WRITTEN TASK: All that is wanted is the exact lines from the one with "Sports, Fitness & Recreation" through the last line of the entries, with both ends kept and every picture left out.

Saved entries
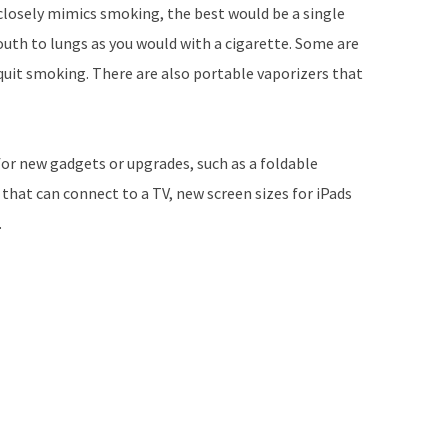
closely mimics smoking, the best would be a single
uth to lungs as you would with a cigarette. Some are
 quit smoking. There are also portable vaporizers that
for new gadgets or upgrades, such as a foldable
at can connect to a TV, new screen sizes for iPads
.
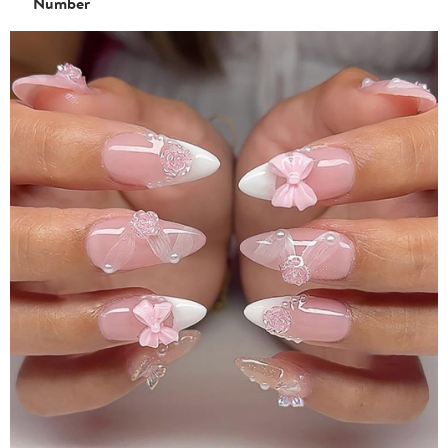
Number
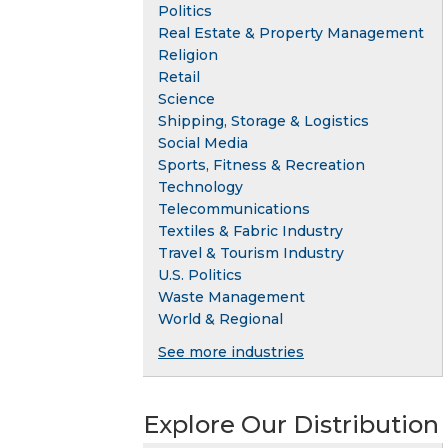
Politics
Real Estate & Property Management
Religion
Retail
Science
Shipping, Storage & Logistics
Social Media
Sports, Fitness & Recreation
Technology
Telecommunications
Textiles & Fabric Industry
Travel & Tourism Industry
U.S. Politics
Waste Management
World & Regional
See more industries
Explore Our Distribution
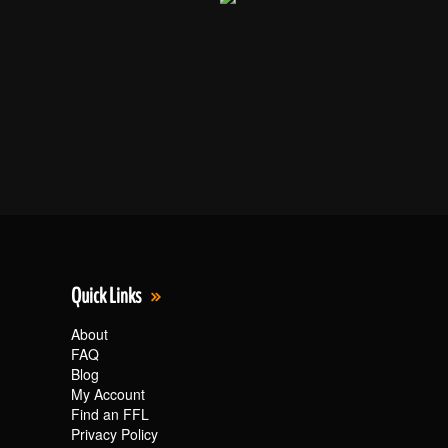
Quick Links
About
FAQ
Blog
My Account
Find an FFL
Privacy Policy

EXERCISE ANSWER:
Sports, Fitness & Recreation
Technology
Telecommunications
Textiles & Fabric Industry
Travel & Tourism Industry
U.S. Politics
Waste Management
World & Regional
See more industries
Explore Our Distribution
Quick Links
About
FAQ
Blog
My Account
Find an FFL
Privacy Policy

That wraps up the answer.